Data entries:
==*==

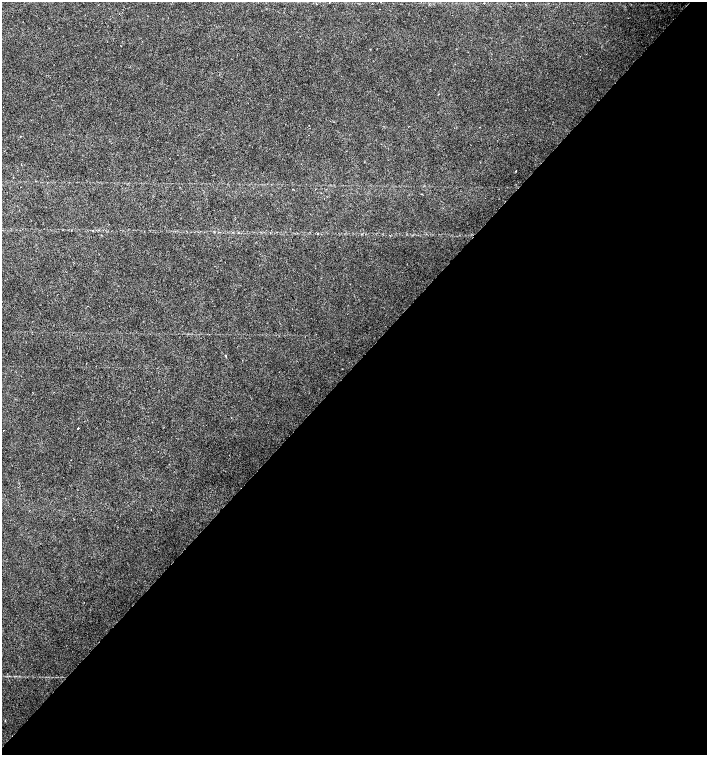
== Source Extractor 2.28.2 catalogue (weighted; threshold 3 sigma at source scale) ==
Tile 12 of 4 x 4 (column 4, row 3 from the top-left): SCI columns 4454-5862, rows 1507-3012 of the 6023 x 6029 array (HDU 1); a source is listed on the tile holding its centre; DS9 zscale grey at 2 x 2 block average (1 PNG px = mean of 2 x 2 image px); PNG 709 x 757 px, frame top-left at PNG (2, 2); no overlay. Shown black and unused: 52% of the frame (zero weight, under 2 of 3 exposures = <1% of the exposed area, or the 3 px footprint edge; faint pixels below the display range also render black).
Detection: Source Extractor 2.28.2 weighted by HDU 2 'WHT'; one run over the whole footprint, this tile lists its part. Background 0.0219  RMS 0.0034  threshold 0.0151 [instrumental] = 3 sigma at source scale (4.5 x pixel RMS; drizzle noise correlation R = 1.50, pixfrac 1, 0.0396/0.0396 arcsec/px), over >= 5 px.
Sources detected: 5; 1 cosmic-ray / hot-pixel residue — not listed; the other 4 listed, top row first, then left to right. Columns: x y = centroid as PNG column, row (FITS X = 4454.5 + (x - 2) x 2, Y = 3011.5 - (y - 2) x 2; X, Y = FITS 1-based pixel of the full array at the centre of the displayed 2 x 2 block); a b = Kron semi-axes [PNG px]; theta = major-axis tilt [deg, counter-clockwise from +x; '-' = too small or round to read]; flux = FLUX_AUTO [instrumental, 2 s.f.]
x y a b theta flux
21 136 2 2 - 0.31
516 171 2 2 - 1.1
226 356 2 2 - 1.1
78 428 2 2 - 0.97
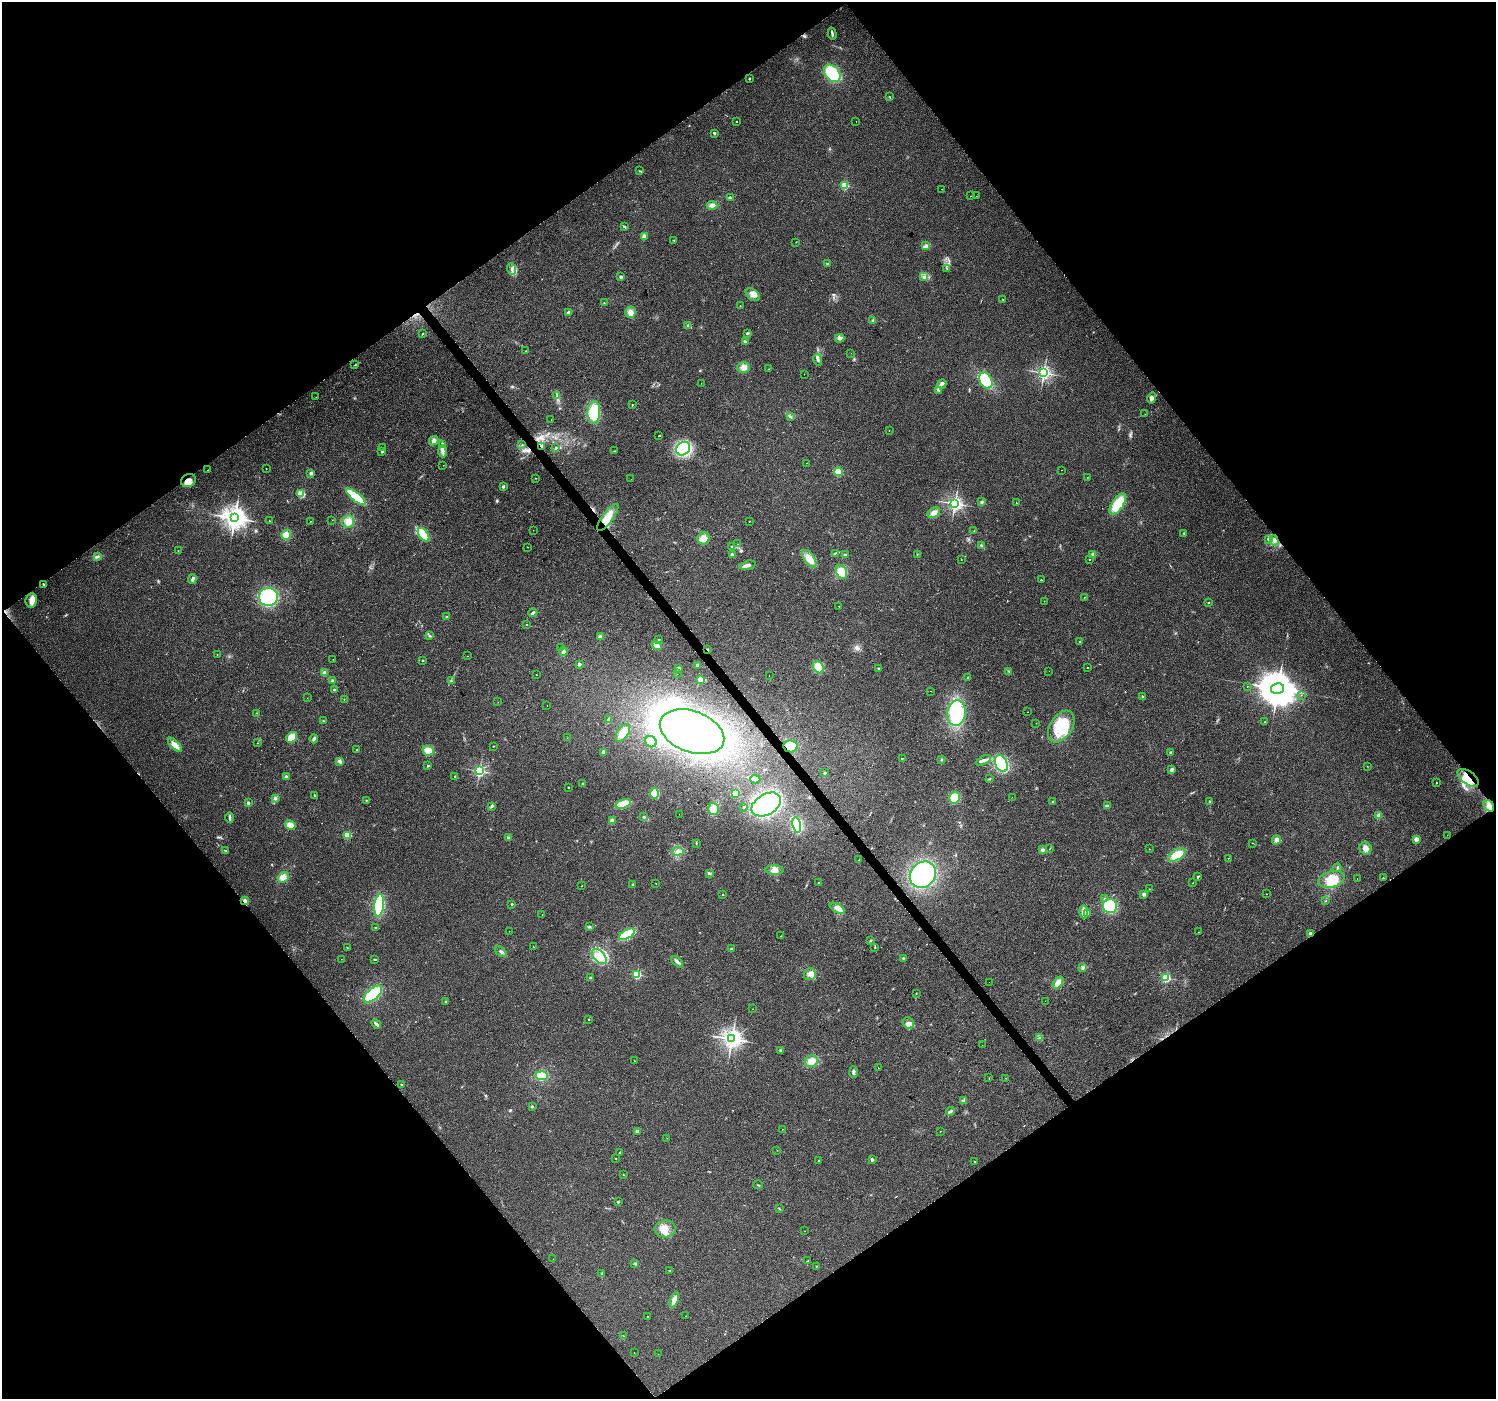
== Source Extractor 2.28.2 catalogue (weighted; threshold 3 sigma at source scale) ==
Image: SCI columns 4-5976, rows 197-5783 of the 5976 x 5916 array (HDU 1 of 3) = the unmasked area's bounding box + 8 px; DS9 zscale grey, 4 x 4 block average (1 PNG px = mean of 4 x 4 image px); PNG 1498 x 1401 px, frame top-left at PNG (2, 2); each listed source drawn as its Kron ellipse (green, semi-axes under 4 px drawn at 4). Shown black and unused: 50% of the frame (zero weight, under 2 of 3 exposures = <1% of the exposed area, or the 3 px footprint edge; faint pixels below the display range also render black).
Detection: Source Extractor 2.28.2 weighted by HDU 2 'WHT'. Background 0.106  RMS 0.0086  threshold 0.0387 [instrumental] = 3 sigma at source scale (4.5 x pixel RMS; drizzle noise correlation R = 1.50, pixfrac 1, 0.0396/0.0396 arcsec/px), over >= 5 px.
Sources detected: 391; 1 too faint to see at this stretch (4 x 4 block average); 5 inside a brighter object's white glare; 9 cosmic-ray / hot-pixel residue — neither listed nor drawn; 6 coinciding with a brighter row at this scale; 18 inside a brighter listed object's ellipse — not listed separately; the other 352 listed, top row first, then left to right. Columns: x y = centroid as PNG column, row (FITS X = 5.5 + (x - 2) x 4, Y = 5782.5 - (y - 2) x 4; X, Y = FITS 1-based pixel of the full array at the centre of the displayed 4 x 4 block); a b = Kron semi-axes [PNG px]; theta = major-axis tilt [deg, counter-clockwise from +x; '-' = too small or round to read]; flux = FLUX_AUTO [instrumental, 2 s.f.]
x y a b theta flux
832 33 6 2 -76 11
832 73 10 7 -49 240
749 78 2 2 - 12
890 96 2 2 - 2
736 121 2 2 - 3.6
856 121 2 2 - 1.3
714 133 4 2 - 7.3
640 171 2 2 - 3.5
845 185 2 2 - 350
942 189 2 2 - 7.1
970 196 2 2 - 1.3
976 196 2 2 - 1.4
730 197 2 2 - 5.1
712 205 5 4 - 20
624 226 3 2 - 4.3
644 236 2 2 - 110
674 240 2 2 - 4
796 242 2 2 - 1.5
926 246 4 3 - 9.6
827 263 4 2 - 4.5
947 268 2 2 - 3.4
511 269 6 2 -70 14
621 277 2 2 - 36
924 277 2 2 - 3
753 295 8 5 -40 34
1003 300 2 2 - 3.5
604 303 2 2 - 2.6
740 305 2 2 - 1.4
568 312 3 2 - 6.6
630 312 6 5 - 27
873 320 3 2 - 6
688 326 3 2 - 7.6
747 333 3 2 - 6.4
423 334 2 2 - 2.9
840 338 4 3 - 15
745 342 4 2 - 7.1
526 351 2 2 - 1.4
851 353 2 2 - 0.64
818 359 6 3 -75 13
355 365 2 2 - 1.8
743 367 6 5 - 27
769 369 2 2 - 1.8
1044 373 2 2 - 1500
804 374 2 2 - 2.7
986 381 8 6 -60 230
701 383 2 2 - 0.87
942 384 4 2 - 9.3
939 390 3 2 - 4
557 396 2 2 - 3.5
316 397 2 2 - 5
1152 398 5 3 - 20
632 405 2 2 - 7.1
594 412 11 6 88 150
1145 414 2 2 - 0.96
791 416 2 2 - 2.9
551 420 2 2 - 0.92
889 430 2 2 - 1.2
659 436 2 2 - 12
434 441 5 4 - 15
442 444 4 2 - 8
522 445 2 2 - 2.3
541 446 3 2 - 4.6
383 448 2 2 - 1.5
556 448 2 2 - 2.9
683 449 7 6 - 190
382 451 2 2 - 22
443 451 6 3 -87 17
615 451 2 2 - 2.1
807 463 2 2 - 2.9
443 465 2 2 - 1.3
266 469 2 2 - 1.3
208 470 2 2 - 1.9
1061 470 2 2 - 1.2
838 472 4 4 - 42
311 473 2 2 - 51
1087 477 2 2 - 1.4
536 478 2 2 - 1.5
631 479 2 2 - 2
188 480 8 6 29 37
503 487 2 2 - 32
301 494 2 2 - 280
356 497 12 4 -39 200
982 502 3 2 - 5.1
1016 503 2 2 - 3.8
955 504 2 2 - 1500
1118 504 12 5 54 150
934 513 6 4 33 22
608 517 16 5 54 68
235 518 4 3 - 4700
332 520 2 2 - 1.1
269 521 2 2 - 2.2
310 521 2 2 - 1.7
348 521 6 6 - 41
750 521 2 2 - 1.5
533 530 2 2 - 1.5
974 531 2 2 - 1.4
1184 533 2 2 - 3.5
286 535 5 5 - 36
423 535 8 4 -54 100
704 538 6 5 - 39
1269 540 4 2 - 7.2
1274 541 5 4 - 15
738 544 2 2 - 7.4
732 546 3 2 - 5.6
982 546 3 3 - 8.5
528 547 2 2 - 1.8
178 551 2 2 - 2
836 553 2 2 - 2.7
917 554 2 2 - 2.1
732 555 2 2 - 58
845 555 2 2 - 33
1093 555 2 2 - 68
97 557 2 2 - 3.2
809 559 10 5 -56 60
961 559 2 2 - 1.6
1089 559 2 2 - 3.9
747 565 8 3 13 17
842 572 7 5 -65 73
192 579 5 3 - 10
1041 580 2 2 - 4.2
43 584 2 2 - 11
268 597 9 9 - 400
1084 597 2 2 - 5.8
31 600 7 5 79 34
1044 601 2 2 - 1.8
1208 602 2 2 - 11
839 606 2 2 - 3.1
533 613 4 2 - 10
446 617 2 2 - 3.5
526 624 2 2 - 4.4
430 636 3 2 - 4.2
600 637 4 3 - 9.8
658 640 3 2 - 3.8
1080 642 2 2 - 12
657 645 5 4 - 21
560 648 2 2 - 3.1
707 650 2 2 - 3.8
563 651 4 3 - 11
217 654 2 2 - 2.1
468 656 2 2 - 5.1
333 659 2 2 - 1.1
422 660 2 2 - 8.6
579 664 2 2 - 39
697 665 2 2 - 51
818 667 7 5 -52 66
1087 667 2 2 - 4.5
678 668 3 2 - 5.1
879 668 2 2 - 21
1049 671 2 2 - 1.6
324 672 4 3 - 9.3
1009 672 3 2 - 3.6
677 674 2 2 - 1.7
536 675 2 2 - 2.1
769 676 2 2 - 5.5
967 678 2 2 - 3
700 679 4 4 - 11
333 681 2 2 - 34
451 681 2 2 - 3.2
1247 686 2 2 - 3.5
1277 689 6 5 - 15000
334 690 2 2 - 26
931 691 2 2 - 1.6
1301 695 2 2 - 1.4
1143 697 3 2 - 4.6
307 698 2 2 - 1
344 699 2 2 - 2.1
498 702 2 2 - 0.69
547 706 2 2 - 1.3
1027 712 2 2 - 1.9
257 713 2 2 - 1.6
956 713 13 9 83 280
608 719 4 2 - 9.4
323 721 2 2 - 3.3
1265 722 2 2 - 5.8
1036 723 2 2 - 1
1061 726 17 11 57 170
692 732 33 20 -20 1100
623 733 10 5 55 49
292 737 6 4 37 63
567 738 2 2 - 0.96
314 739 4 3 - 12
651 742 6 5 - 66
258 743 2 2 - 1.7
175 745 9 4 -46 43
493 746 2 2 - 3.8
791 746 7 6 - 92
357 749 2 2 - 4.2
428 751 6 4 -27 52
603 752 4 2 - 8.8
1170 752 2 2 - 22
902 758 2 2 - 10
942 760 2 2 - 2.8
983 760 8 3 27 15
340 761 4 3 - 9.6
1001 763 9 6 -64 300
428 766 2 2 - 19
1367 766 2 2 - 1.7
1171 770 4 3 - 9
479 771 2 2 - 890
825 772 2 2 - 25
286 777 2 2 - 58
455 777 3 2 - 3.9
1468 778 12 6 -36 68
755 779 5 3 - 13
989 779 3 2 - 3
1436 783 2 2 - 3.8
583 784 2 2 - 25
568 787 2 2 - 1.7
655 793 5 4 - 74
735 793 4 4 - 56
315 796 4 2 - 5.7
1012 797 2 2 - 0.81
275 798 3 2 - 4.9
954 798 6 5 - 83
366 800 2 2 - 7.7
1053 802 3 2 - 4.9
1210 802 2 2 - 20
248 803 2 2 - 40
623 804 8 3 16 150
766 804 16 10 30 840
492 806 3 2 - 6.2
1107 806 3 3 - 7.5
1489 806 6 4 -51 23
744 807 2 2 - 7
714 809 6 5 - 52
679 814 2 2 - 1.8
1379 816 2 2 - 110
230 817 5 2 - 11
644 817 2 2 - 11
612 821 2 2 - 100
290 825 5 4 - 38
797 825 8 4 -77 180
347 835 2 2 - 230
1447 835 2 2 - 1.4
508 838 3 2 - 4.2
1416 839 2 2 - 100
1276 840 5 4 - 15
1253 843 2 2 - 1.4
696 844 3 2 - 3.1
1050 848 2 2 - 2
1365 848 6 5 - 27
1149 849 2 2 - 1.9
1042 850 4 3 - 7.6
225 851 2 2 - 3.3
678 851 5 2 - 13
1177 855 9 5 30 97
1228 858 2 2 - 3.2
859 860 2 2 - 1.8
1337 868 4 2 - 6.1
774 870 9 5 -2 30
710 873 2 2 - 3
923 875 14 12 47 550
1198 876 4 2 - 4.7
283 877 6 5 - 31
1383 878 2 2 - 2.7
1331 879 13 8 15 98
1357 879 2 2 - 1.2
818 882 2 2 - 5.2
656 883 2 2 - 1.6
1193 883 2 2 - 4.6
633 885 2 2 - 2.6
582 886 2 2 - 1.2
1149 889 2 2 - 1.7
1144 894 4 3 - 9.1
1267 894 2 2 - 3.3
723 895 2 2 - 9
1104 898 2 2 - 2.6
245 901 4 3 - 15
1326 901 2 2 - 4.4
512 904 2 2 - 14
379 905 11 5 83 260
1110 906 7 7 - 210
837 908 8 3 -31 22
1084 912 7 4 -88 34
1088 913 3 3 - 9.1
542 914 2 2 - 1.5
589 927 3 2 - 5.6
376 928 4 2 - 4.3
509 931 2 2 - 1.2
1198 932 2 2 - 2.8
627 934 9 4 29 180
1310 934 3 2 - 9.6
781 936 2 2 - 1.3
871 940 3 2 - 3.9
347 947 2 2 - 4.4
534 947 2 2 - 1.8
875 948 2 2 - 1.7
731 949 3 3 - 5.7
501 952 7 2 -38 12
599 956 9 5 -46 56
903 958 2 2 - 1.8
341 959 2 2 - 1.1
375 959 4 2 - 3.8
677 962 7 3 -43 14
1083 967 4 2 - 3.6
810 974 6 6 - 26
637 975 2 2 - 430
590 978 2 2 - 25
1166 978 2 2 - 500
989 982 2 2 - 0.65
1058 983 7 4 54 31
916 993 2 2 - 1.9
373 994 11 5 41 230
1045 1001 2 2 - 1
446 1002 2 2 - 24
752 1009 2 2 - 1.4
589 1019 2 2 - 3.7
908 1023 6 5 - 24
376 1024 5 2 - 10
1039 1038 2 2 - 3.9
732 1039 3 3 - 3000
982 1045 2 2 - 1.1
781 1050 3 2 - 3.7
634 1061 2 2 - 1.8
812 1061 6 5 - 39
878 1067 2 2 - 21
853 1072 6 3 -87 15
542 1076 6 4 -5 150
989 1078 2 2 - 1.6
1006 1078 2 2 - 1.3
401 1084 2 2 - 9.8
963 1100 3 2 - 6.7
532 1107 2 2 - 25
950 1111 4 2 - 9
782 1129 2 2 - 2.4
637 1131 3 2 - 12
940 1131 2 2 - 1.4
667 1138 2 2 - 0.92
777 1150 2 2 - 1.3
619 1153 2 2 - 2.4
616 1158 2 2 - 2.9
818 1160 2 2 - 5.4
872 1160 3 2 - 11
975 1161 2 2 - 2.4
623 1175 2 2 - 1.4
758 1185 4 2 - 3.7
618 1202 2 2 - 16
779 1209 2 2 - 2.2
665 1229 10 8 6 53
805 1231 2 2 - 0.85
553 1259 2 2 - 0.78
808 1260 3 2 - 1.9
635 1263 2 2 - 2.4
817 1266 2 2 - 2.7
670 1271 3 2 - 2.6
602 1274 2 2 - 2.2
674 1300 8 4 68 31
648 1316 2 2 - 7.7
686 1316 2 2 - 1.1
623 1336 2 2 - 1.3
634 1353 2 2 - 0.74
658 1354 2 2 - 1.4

==*==

Directive:
Copy the lines from the start of the records through the line containing "Tile 12 of 4", swapping "catalogue" for "catalog" and keeping everything else the same. Leave the pictures out.

Solved problem:
== Source Extractor 2.28.2 catalog (weighted; threshold 3 sigma at source scale) ==
Tile 12 of 4 x 4 (column 4, row 3 from the top-left): SCI columns 4454-5862, rows 1507-3012 of the 6023 x 6029 array (HDU 1); a source is listed on the tile holding its centre; DS9 zscale grey at 2 x 2 block average (1 PNG px = mean of 2 x 2 image px); PNG 709 x 757 px, frame top-left at PNG (2, 2); no overlay. Shown black and unused: 52% of the frame (zero weight, under 2 of 3 exposures = <1% of the exposed area, or the 3 px footprint edge; faint pixels below the display range also render black).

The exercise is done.